[Collected data entries]
begin
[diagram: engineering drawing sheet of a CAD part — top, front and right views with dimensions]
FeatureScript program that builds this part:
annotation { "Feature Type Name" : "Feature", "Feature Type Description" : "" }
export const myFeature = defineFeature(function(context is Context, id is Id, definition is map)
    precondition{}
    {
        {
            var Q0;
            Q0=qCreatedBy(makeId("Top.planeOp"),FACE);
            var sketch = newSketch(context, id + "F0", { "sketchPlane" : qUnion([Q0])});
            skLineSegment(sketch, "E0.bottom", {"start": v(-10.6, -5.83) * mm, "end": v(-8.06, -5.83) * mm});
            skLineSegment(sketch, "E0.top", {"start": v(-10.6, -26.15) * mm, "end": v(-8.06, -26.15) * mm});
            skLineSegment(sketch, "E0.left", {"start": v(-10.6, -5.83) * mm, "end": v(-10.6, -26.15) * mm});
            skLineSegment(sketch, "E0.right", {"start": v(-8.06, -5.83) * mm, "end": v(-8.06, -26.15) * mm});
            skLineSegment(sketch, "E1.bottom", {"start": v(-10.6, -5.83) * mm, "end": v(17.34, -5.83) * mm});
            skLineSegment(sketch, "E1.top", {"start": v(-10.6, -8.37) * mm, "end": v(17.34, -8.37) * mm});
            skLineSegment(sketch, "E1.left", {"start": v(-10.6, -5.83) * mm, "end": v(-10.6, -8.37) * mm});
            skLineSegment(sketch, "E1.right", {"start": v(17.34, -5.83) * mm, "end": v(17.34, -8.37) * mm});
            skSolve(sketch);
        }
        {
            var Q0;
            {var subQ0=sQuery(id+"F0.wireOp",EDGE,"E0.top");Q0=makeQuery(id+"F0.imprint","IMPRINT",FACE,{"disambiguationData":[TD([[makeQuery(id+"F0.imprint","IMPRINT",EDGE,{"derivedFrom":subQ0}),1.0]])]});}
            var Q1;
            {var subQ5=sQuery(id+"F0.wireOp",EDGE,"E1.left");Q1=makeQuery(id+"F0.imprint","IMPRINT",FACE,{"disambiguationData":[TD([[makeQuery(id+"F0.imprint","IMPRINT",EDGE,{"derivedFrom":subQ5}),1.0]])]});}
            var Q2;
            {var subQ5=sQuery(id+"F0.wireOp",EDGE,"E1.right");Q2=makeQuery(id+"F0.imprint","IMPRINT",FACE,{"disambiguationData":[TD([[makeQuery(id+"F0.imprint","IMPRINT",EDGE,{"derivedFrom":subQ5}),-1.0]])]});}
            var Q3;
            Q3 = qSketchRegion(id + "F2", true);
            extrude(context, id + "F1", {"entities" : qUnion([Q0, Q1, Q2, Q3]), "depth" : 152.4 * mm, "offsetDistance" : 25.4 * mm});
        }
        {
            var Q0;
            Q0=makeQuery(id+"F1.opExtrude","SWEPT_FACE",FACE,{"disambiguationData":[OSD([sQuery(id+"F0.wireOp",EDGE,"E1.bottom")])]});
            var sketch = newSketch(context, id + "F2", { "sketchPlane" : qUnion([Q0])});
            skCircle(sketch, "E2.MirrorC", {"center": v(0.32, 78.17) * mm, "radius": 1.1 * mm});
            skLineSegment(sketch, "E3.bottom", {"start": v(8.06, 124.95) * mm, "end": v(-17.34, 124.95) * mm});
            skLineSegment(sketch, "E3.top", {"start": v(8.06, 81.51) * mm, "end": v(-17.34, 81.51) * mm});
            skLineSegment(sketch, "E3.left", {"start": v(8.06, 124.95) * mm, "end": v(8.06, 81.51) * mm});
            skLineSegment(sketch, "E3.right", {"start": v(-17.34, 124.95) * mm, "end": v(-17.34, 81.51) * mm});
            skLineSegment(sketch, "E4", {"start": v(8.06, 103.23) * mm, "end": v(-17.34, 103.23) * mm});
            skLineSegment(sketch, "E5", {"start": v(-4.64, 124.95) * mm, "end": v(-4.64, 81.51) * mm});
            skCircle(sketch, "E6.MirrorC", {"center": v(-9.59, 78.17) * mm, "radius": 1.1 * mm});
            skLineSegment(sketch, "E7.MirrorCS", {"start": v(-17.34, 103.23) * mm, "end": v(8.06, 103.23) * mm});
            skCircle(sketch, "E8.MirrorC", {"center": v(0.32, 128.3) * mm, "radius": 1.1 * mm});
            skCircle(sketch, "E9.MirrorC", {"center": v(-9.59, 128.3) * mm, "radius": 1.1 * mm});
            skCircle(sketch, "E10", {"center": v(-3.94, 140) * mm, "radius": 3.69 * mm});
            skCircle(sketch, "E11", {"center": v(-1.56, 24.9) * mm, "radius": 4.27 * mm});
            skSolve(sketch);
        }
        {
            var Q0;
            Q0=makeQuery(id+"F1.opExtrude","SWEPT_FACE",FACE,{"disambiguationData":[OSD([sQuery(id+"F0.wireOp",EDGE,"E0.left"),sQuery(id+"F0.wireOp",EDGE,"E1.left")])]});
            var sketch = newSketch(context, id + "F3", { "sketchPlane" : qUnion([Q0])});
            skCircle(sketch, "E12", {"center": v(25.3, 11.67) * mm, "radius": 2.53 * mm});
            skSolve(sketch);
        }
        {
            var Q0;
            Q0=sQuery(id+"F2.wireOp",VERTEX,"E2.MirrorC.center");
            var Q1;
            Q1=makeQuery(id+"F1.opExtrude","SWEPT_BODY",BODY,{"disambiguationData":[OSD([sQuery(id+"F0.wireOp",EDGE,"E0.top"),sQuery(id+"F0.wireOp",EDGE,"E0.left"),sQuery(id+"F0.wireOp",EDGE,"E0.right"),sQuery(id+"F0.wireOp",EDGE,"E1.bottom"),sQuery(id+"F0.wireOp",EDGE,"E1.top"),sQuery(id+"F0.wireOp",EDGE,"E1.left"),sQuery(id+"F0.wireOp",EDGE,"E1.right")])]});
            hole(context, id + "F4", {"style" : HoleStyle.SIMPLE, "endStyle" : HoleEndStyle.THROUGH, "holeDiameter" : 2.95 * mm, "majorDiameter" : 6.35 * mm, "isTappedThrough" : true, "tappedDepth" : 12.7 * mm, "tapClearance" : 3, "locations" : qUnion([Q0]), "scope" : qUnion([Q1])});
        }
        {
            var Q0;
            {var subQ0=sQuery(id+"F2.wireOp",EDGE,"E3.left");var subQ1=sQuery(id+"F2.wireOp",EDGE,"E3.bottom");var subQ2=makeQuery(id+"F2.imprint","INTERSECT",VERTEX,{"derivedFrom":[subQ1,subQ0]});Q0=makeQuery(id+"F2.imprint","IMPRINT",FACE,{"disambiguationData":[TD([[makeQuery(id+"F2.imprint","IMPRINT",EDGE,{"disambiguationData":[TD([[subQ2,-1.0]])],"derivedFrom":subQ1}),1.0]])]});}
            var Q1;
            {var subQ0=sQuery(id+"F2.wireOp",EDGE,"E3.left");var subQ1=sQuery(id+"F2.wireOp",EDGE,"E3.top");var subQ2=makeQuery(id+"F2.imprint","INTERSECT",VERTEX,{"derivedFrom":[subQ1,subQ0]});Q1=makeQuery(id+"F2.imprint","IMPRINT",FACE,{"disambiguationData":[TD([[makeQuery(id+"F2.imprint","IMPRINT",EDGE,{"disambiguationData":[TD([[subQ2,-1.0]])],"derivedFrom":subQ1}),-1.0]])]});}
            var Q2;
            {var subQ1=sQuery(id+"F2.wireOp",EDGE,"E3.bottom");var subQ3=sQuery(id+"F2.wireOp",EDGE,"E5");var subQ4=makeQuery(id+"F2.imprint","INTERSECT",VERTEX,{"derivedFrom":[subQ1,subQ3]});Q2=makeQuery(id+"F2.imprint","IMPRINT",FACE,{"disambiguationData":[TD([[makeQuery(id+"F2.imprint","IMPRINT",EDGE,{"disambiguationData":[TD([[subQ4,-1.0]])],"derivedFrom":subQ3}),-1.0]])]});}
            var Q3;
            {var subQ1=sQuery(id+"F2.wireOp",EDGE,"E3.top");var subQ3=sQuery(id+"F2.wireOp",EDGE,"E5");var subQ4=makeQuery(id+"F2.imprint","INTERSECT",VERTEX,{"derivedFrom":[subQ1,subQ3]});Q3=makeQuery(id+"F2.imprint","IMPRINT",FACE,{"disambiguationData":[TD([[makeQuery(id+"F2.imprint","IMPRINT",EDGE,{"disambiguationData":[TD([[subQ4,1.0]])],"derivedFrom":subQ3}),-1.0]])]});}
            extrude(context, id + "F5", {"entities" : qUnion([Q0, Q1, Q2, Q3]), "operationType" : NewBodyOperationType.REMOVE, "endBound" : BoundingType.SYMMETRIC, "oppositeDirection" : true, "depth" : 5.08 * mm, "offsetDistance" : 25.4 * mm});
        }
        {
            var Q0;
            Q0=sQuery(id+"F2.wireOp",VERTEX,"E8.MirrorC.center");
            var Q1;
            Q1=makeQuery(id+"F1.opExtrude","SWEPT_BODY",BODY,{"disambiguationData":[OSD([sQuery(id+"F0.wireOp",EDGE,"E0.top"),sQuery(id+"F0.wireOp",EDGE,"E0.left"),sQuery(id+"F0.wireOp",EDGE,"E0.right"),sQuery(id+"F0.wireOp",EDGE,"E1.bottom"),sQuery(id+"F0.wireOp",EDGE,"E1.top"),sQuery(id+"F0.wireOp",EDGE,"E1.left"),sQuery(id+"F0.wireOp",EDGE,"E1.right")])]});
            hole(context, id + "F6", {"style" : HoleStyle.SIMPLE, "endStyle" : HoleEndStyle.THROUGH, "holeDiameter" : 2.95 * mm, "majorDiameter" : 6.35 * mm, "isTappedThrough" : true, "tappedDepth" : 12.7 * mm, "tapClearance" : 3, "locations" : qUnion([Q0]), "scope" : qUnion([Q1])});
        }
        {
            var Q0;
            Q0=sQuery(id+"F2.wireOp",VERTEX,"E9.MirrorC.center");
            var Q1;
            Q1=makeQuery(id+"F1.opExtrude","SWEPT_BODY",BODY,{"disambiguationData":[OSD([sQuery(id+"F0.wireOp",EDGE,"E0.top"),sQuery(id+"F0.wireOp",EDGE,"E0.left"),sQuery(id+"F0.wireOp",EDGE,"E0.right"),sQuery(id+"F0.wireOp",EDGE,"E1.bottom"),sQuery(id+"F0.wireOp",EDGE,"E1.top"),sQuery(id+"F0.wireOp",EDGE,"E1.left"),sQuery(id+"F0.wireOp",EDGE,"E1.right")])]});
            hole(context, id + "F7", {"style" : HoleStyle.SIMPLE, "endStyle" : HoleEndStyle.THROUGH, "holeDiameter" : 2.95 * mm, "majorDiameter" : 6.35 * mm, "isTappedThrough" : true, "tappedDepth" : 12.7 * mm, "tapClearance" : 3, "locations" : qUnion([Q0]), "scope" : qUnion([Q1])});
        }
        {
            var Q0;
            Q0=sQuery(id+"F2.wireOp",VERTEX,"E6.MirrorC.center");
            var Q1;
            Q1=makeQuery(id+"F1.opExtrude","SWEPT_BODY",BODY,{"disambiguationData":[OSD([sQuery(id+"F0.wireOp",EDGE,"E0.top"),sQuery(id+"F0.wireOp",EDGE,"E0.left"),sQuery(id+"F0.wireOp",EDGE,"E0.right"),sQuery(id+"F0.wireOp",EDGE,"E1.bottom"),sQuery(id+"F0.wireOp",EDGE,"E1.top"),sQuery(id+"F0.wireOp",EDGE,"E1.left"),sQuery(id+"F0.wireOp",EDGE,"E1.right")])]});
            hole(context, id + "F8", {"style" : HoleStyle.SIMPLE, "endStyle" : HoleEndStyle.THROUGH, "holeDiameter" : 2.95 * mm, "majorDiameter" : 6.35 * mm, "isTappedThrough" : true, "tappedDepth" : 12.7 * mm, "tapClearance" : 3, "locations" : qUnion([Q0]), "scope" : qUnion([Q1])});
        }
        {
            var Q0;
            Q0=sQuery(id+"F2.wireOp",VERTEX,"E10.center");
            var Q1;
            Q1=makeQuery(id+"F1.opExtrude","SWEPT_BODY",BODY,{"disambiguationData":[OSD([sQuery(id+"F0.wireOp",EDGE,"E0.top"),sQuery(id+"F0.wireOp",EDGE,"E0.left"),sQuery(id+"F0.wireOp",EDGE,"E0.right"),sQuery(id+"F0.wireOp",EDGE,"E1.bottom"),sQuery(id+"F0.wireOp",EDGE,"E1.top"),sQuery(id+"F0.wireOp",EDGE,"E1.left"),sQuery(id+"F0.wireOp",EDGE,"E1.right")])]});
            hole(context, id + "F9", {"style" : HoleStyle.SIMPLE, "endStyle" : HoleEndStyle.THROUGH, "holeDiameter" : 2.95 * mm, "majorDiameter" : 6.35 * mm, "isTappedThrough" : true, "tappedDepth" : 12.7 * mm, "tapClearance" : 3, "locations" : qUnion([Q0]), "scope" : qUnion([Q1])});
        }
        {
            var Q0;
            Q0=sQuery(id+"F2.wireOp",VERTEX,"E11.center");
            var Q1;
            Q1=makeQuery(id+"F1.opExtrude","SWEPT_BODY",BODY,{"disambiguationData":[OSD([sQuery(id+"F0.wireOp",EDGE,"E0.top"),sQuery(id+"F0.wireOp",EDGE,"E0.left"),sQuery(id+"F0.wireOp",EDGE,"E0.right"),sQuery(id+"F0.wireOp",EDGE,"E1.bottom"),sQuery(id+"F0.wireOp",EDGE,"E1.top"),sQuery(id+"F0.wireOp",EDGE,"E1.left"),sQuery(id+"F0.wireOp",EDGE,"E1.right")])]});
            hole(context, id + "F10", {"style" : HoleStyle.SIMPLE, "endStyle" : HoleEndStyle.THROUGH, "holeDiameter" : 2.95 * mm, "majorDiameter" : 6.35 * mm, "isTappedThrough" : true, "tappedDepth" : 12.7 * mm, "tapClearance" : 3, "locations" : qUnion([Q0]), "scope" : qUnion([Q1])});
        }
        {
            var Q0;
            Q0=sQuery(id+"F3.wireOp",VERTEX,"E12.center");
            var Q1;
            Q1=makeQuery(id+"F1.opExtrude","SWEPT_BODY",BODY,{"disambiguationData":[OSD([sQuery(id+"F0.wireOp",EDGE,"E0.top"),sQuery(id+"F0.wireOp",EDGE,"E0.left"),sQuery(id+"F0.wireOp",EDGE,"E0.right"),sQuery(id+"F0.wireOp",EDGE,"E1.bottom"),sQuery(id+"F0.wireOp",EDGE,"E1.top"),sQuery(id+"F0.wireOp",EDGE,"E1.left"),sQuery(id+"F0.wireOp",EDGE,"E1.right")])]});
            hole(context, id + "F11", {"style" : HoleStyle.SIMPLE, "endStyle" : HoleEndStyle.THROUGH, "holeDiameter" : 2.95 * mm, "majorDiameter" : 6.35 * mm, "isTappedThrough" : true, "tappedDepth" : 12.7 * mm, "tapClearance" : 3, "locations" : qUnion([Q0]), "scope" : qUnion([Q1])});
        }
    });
end
== TASK GOAL ==
Reproduce the data verbatim, starting from its very first line and ending after the line that contains "export const myFeature".

== COMPLETE ANSWER ==
[diagram: engineering drawing sheet of a CAD part — top, front and right views with dimensions]
FeatureScript program that builds this part:
annotation { "Feature Type Name" : "Feature", "Feature Type Description" : "" }
export const myFeature = defineFeature(function(context is Context, id is Id, definition is map)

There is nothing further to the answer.